- **TASK DETAILS**: Arrange every line of the listing below as a JSON list of strings, with one string per line and blank lines omitted.

** begin WORKING DATA **

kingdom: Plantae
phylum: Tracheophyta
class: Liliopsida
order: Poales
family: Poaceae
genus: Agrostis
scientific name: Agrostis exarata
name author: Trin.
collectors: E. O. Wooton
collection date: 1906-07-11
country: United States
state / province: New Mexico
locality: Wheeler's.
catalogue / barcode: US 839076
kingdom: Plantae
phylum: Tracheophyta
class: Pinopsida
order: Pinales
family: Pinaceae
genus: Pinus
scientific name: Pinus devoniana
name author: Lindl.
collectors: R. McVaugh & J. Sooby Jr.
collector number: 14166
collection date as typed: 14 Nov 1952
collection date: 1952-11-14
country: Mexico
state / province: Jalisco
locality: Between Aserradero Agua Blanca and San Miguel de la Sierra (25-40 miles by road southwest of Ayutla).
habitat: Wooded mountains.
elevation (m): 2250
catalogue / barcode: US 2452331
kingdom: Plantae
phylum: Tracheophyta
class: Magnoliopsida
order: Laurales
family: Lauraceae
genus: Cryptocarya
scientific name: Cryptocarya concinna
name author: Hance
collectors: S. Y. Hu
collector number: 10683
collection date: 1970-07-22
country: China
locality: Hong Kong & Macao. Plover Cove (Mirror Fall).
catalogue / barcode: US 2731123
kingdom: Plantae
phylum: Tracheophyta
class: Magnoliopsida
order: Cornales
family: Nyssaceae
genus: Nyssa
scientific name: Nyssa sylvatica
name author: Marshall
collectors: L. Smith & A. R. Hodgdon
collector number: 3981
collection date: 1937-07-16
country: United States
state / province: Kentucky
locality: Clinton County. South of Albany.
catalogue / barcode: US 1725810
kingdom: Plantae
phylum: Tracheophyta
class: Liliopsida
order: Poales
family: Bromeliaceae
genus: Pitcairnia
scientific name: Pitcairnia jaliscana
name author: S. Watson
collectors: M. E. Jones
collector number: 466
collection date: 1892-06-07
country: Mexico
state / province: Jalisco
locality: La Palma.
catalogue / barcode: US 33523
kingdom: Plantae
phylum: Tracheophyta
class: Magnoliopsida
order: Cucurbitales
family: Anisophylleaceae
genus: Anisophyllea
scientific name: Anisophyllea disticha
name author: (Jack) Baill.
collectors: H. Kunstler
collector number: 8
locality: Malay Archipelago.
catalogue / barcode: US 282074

** end WORKING DATA **

- **THE RESULT**:
[
  "kingdom: Plantae",
  "phylum: Tracheophyta",
  "class: Liliopsida",
  "order: Poales",
  "family: Poaceae",
  "genus: Agrostis",
  "scientific name: Agrostis exarata",
  "name author: Trin.",
  "collectors: E. O. Wooton",
  "collection date: 1906-07-11",
  "country: United States",
  "state / province: New Mexico",
  "locality: Wheeler's.",
  "catalogue / barcode: US 839076",
  "kingdom: Plantae",
  "phylum: Tracheophyta",
  "class: Pinopsida",
  "order: Pinales",
  "family: Pinaceae",
  "genus: Pinus",
  "scientific name: Pinus devoniana",
  "name author: Lindl.",
  "collectors: R. McVaugh & J. Sooby Jr.",
  "collector number: 14166",
  "collection date as typed: 14 Nov 1952",
  "collection date: 1952-11-14",
  "country: Mexico",
  "state / province: Jalisco",
  "locality: Between Aserradero Agua Blanca and San Miguel de la Sierra (25-40 miles by road southwest of Ayutla).",
  "habitat: Wooded mountains.",
  "elevation (m): 2250",
  "catalogue / barcode: US 2452331",
  "kingdom: Plantae",
  "phylum: Tracheophyta",
  "class: Magnoliopsida",
  "order: Laurales",
  "family: Lauraceae",
  "genus: Cryptocarya",
  "scientific name: Cryptocarya concinna",
  "name author: Hance",
  "collectors: S. Y. Hu",
  "collector number: 10683",
  "collection date: 1970-07-22",
  "country: China",
  "locality: Hong Kong & Macao. Plover Cove (Mirror Fall).",
  "catalogue / barcode: US 2731123",
  "kingdom: Plantae",
  "phylum: Tracheophyta",
  "class: Magnoliopsida",
  "order: Cornales",
  "family: Nyssaceae",
  "genus: Nyssa",
  "scientific name: Nyssa sylvatica",
  "name author: Marshall",
  "collectors: L. Smith & A. R. Hodgdon",
  "collector number: 3981",
  "collection date: 1937-07-16",
  "country: United States",
  "state / province: Kentucky",
  "locality: Clinton County. South of Albany.",
  "catalogue / barcode: US 1725810",
  "kingdom: Plantae",
  "phylum: Tracheophyta",
  "class: Liliopsida",
  "order: Poales",
  "family: Bromeliaceae",
  "genus: Pitcairnia",
  "scientific name: Pitcairnia jaliscana",
  "name author: S. Watson",
  "collectors: M. E. Jones",
  "collector number: 466",
  "collection date: 1892-06-07",
  "country: Mexico",
  "state / province: Jalisco",
  "locality: La Palma.",
  "catalogue / barcode: US 33523",
  "kingdom: Plantae",
  "phylum: Tracheophyta",
  "class: Magnoliopsida",
  "order: Cucurbitales",
  "family: Anisophylleaceae",
  "genus: Anisophyllea",
  "scientific name: Anisophyllea disticha",
  "name author: (Jack) Baill.",
  "collectors: H. Kunstler",
  "collector number: 8",
  "locality: Malay Archipelago.",
  "catalogue / barcode: US 282074"
]